Wayne Wiggins, author, consultant and trainer, QCS International

Use only SEIRS labour

It is a requirement that all permanent and sub-contract installers engaged by SAICs and SDCs only use installers trained under the SEMA initiative, the Storage Equipment Installers’ Registration Scheme (SEIRS) and these workers must have in-date SEIRS ID Cards.

Beware of impostors

Sadly, we know that there are still a number of companies out there passing themselves off as affiliated to SEMA when not entitled to do so. For over half a century, SEMA has gained an outstanding reputation for setting quality standards across all elements of its activities.
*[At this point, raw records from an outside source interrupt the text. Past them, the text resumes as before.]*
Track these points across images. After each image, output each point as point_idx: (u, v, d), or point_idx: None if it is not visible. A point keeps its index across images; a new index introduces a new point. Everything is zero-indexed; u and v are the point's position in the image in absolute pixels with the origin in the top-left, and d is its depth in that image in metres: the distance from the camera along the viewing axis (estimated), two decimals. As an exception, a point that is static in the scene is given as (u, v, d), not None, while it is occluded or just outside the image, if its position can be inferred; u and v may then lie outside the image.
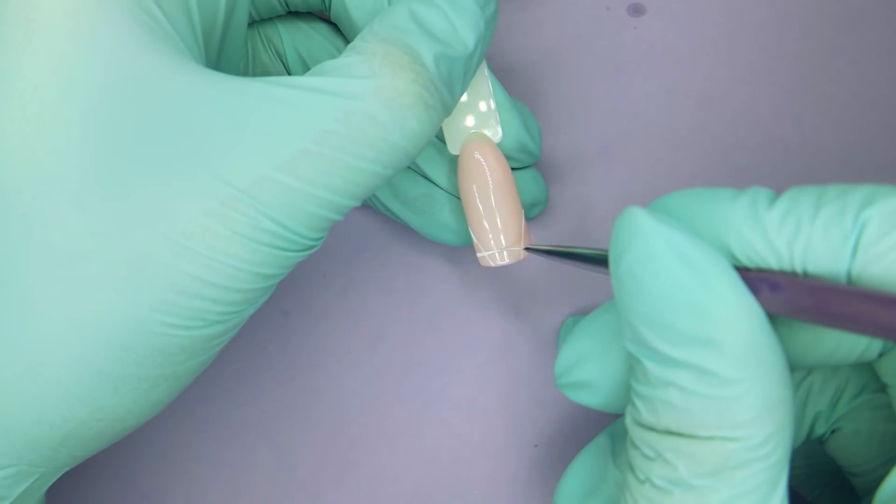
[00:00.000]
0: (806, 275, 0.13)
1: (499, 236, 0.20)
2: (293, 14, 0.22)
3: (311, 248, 0.16)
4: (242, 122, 0.15)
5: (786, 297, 0.12)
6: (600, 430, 0.24)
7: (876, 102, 0.25)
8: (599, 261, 0.16)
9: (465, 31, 0.17)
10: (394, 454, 0.24)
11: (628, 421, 0.14)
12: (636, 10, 0.26)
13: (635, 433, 0.14)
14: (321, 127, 0.15)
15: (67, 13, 0.15)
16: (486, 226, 0.20)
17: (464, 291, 0.25)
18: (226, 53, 0.19)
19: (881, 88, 0.25)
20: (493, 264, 0.20)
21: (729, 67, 0.25)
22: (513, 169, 0.22)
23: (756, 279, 0.13)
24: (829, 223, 0.12)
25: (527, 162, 0.22)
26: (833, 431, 0.18)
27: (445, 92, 0.16)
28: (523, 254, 0.20)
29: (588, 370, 0.17)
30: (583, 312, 0.25)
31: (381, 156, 0.16)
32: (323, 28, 0.22)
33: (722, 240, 0.13)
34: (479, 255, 0.20)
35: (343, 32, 0.21)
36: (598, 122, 0.25)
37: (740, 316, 0.12)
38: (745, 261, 0.13)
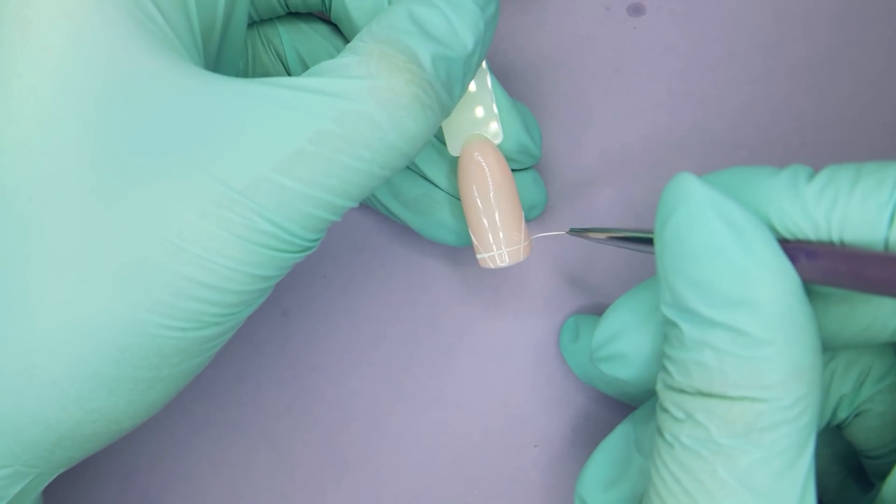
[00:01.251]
0: (843, 244, 0.13)
1: (499, 238, 0.20)
2: (293, 15, 0.22)
3: (308, 249, 0.16)
4: (238, 124, 0.15)
5: (822, 264, 0.13)
6: (601, 429, 0.24)
7: (876, 102, 0.25)
8: (642, 241, 0.17)
9: (464, 32, 0.17)
10: (394, 454, 0.24)
11: (659, 387, 0.15)
12: (636, 10, 0.26)
13: (666, 396, 0.14)
14: (317, 127, 0.15)
15: (65, 14, 0.15)
16: (487, 227, 0.20)
17: (464, 291, 0.25)
18: (225, 54, 0.19)
19: (881, 88, 0.25)
20: (493, 266, 0.20)
21: (729, 67, 0.25)
22: (513, 170, 0.22)
23: (794, 248, 0.13)
24: (867, 195, 0.13)
25: (527, 163, 0.22)
26: (857, 415, 0.18)
27: (443, 92, 0.16)
28: (523, 255, 0.20)
29: (624, 343, 0.17)
30: (583, 312, 0.25)
31: (377, 156, 0.16)
32: (323, 28, 0.22)
33: (763, 213, 0.14)
34: (479, 256, 0.20)
35: (343, 33, 0.21)
36: (598, 123, 0.25)
37: (778, 279, 0.13)
38: (785, 233, 0.14)
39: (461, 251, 0.25)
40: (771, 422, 0.13)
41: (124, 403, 0.16)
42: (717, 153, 0.25)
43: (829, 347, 0.15)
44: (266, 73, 0.22)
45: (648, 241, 0.17)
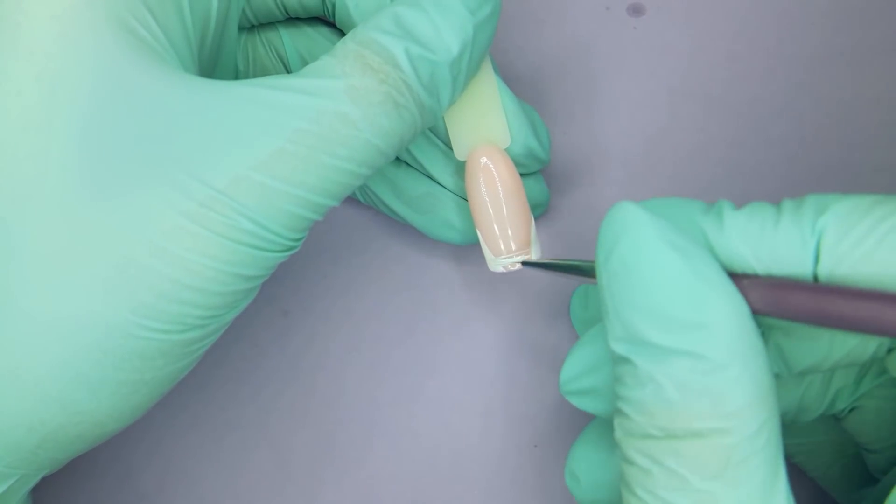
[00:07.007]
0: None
1: (509, 243, 0.20)
2: (294, 17, 0.22)
3: (291, 248, 0.17)
4: (219, 125, 0.15)
5: (756, 294, 0.13)
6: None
7: (876, 102, 0.25)
8: (593, 271, 0.17)
9: (449, 36, 0.17)
10: (393, 454, 0.24)
11: (618, 435, 0.14)
12: (636, 10, 0.26)
13: (628, 445, 0.14)
14: (295, 126, 0.15)
15: (54, 18, 0.15)
16: (497, 233, 0.20)
17: (464, 291, 0.25)
18: (221, 53, 0.19)
19: (881, 88, 0.25)
20: (503, 270, 0.20)
21: (729, 67, 0.25)
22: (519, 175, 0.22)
23: (734, 277, 0.14)
24: (790, 231, 0.13)
25: (535, 167, 0.22)
26: (853, 409, 0.18)
27: (424, 94, 0.17)
28: (531, 259, 0.20)
29: (594, 378, 0.17)
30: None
31: (354, 153, 0.16)
32: (324, 29, 0.22)
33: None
34: (489, 262, 0.21)
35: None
36: (599, 123, 0.25)
37: (730, 302, 0.13)
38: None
39: (462, 251, 0.25)
40: (742, 456, 0.13)
41: (107, 406, 0.16)
42: (716, 153, 0.25)
43: (818, 371, 0.16)
44: (266, 74, 0.22)
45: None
SEMA is currently undertaking a series of actions to allow the possibility for potential legal steps to be taken when this occurs, further enhancing the strength of the SEMA brand.

So as the saying goes, “Let the Buyer Beware” and end users should ask to see the SDC’s or SAIC’s current audit certificate before signing on the dotted line.

“Following our ISO recertification audit in 2016, Coca-Cola European Partners (CCEP)conducted a full review of how we manage, maintain and inspect racking in GB in line with SEMA Codes of Practice, HSG76 Warehousing and Storage and the CCEP Material Handling Standard. Our main priority in 2017 and beyond was to reduce risk by standardising our methods with reference to SEMA standards as part of this benchmark.

“We outsource the services of an SDC company to undertake the supply, repair and modification of pallet racking and shelving.”

David Robertson, Senior Manager, Safety, Coca-Cola European Partners.